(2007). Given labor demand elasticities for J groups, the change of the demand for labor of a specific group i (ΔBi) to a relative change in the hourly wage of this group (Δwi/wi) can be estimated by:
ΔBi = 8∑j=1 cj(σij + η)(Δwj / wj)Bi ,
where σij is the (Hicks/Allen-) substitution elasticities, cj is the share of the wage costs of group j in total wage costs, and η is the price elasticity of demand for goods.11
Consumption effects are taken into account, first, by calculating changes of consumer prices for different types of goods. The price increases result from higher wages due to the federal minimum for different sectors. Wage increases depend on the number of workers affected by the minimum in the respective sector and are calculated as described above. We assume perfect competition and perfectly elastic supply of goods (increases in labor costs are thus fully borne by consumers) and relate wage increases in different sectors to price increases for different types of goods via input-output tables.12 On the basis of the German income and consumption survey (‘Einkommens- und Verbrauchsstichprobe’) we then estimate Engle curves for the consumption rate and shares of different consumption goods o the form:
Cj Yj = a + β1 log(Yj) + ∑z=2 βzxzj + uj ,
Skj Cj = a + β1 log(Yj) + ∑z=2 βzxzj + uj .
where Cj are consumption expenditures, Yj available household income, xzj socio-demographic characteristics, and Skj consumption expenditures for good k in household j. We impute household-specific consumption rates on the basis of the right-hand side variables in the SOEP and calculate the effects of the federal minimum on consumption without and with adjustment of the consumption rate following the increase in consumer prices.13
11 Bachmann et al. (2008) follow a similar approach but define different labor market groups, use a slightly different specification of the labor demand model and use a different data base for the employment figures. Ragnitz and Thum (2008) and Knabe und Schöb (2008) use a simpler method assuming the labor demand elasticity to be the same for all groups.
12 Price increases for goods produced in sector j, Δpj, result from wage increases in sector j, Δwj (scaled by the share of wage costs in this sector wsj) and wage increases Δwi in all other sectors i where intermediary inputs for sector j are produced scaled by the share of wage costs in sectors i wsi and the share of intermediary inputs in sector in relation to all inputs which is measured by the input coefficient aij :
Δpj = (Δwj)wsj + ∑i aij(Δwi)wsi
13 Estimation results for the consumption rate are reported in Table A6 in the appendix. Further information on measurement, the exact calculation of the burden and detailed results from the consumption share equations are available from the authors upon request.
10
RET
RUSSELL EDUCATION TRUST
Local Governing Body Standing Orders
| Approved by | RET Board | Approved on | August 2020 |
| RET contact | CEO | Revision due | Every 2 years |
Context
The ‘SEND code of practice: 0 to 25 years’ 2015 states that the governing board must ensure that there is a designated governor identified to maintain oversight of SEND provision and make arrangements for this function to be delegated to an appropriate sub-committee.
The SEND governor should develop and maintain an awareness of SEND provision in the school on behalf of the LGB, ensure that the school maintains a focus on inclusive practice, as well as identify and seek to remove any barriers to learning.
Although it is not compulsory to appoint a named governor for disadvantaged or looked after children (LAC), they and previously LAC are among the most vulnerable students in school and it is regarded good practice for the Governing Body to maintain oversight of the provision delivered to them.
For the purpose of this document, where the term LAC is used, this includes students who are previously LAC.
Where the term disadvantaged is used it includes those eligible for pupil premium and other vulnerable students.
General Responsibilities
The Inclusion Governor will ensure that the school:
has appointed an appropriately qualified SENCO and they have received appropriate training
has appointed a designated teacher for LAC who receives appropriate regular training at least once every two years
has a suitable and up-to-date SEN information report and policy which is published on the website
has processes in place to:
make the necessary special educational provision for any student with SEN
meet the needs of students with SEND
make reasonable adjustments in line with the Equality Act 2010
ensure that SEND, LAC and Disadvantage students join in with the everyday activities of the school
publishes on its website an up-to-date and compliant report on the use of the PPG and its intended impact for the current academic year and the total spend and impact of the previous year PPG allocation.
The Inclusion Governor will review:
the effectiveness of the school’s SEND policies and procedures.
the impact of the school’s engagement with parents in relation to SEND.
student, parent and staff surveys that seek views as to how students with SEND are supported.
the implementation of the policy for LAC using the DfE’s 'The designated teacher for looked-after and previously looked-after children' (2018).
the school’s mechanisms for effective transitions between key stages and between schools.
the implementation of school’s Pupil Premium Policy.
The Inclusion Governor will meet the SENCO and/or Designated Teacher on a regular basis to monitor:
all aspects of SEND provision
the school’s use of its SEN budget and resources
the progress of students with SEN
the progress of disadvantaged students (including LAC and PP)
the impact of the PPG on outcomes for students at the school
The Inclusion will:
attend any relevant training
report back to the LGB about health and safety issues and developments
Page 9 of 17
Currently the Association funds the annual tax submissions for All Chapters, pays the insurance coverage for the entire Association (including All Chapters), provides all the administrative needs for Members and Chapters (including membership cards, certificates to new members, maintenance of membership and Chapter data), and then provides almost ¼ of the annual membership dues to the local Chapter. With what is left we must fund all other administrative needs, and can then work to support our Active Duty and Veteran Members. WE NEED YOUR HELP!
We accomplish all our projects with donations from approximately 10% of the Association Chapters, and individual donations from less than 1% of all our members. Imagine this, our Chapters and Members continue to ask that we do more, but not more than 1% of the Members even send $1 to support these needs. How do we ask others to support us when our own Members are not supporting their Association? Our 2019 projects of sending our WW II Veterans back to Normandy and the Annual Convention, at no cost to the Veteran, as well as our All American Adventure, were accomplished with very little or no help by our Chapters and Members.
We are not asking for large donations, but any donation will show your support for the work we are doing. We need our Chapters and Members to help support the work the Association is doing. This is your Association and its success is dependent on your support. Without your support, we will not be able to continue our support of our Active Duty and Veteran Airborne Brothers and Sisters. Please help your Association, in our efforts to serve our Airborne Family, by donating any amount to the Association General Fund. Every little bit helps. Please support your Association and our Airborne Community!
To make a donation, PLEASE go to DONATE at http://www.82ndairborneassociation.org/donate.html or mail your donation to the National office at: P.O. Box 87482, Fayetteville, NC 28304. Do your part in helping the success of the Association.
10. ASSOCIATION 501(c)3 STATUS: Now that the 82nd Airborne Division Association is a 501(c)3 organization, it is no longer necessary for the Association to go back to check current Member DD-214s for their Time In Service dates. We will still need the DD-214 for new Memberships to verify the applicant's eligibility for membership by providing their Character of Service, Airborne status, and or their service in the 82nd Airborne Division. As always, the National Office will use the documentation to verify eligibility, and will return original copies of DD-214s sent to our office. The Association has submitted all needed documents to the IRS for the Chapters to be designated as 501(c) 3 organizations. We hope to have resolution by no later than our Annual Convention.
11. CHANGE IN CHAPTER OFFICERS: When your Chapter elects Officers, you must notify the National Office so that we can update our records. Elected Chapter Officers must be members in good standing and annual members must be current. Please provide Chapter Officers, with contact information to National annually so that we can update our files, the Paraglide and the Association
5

= = = = = = =

_What to do_
Would you reproduce the full listing shown above, word for word?

_Solved problem_
(2007). Given labor demand elasticities for J groups, the change of the demand for labor of a specific group i (ΔBi) to a relative change in the hourly wage of this group (Δwi/wi) can be estimated by:
ΔBi = 8∑j=1 cj(σij + η)(Δwj / wj)Bi ,
where σij is the (Hicks/Allen-) substitution elasticities, cj is the share of the wage costs of group j in total wage costs, and η is the price elasticity of demand for goods.11
Consumption effects are taken into account, first, by calculating changes of consumer prices for different types of goods. The price increases result from higher wages due to the federal minimum for different sectors. Wage increases depend on the number of workers affected by the minimum in the respective sector and are calculated as described above. We assume perfect competition and perfectly elastic supply of goods (increases in labor costs are thus fully borne by consumers) and relate wage increases in different sectors to price increases for different types of goods via input-output tables.12 On the basis of the German income and consumption survey (‘Einkommens- und Verbrauchsstichprobe’) we then estimate Engle curves for the consumption rate and shares of different consumption goods o the form:
Cj Yj = a + β1 log(Yj) + ∑z=2 βzxzj + uj ,
Skj Cj = a + β1 log(Yj) + ∑z=2 βzxzj + uj .
where Cj are consumption expenditures, Yj available household income, xzj socio-demographic characteristics, and Skj consumption expenditures for good k in household j. We impute household-specific consumption rates on the basis of the right-hand side variables in the SOEP and calculate the effects of the federal minimum on consumption without and with adjustment of the consumption rate following the increase in consumer prices.13
11 Bachmann et al. (2008) follow a similar approach but define different labor market groups, use a slightly different specification of the labor demand model and use a different data base for the employment figures. Ragnitz and Thum (2008) and Knabe und Schöb (2008) use a simpler method assuming the labor demand elasticity to be the same for all groups.
12 Price increases for goods produced in sector j, Δpj, result from wage increases in sector j, Δwj (scaled by the share of wage costs in this sector wsj) and wage increases Δwi in all other sectors i where intermediary inputs for sector j are produced scaled by the share of wage costs in sectors i wsi and the share of intermediary inputs in sector in relation to all inputs which is measured by the input coefficient aij :
Δpj = (Δwj)wsj + ∑i aij(Δwi)wsi
13 Estimation results for the consumption rate are reported in Table A6 in the appendix. Further information on measurement, the exact calculation of the burden and detailed results from the consumption share equations are available from the authors upon request.
10
RET
RUSSELL EDUCATION TRUST
Local Governing Body Standing Orders
| Approved by | RET Board | Approved on | August 2020 |
| RET contact | CEO | Revision due | Every 2 years |
Context
The ‘SEND code of practice: 0 to 25 years’ 2015 states that the governing board must ensure that there is a designated governor identified to maintain oversight of SEND provision and make arrangements for this function to be delegated to an appropriate sub-committee.
The SEND governor should develop and maintain an awareness of SEND provision in the school on behalf of the LGB, ensure that the school maintains a focus on inclusive practice, as well as identify and seek to remove any barriers to learning.
Although it is not compulsory to appoint a named governor for disadvantaged or looked after children (LAC), they and previously LAC are among the most vulnerable students in school and it is regarded good practice for the Governing Body to maintain oversight of the provision delivered to them.
For the purpose of this document, where the term LAC is used, this includes students who are previously LAC.
Where the term disadvantaged is used it includes those eligible for pupil premium and other vulnerable students.
General Responsibilities
The Inclusion Governor will ensure that the school:
has appointed an appropriately qualified SENCO and they have received appropriate training
has appointed a designated teacher for LAC who receives appropriate regular training at least once every two years
has a suitable and up-to-date SEN information report and policy which is published on the website
has processes in place to:
make the necessary special educational provision for any student with SEN
meet the needs of students with SEND
make reasonable adjustments in line with the Equality Act 2010
ensure that SEND, LAC and Disadvantage students join in with the everyday activities of the school
publishes on its website an up-to-date and compliant report on the use of the PPG and its intended impact for the current academic year and the total spend and impact of the previous year PPG allocation.
The Inclusion Governor will review:
the effectiveness of the school’s SEND policies and procedures.
the impact of the school’s engagement with parents in relation to SEND.
student, parent and staff surveys that seek views as to how students with SEND are supported.
the implementation of the policy for LAC using the DfE’s 'The designated teacher for looked-after and previously looked-after children' (2018).
the school’s mechanisms for effective transitions between key stages and between schools.
the implementation of school’s Pupil Premium Policy.
The Inclusion Governor will meet the SENCO and/or Designated Teacher on a regular basis to monitor:
all aspects of SEND provision
the school’s use of its SEN budget and resources
the progress of students with SEN
the progress of disadvantaged students (including LAC and PP)
the impact of the PPG on outcomes for students at the school
The Inclusion will:
attend any relevant training
report back to the LGB about health and safety issues and developments
Page 9 of 17
Currently the Association funds the annual tax submissions for All Chapters, pays the insurance coverage for the entire Association (including All Chapters), provides all the administrative needs for Members and Chapters (including membership cards, certificates to new members, maintenance of membership and Chapter data), and then provides almost ¼ of the annual membership dues to the local Chapter. With what is left we must fund all other administrative needs, and can then work to support our Active Duty and Veteran Members. WE NEED YOUR HELP!
We accomplish all our projects with donations from approximately 10% of the Association Chapters, and individual donations from less than 1% of all our members. Imagine this, our Chapters and Members continue to ask that we do more, but not more than 1% of the Members even send $1 to support these needs. How do we ask others to support us when our own Members are not supporting their Association? Our 2019 projects of sending our WW II Veterans back to Normandy and the Annual Convention, at no cost to the Veteran, as well as our All American Adventure, were accomplished with very little or no help by our Chapters and Members.
We are not asking for large donations, but any donation will show your support for the work we are doing. We need our Chapters and Members to help support the work the Association is doing. This is your Association and its success is dependent on your support. Without your support, we will not be able to continue our support of our Active Duty and Veteran Airborne Brothers and Sisters. Please help your Association, in our efforts to serve our Airborne Family, by donating any amount to the Association General Fund. Every little bit helps. Please support your Association and our Airborne Community!
To make a donation, PLEASE go to DONATE at http://www.82ndairborneassociation.org/donate.html or mail your donation to the National office at: P.O. Box 87482, Fayetteville, NC 28304. Do your part in helping the success of the Association.
10. ASSOCIATION 501(c)3 STATUS: Now that the 82nd Airborne Division Association is a 501(c)3 organization, it is no longer necessary for the Association to go back to check current Member DD-214s for their Time In Service dates. We will still need the DD-214 for new Memberships to verify the applicant's eligibility for membership by providing their Character of Service, Airborne status, and or their service in the 82nd Airborne Division. As always, the National Office will use the documentation to verify eligibility, and will return original copies of DD-214s sent to our office. The Association has submitted all needed documents to the IRS for the Chapters to be designated as 501(c) 3 organizations. We hope to have resolution by no later than our Annual Convention.
11. CHANGE IN CHAPTER OFFICERS: When your Chapter elects Officers, you must notify the National Office so that we can update our records. Elected Chapter Officers must be members in good standing and annual members must be current. Please provide Chapter Officers, with contact information to National annually so that we can update our files, the Paraglide and the Association
5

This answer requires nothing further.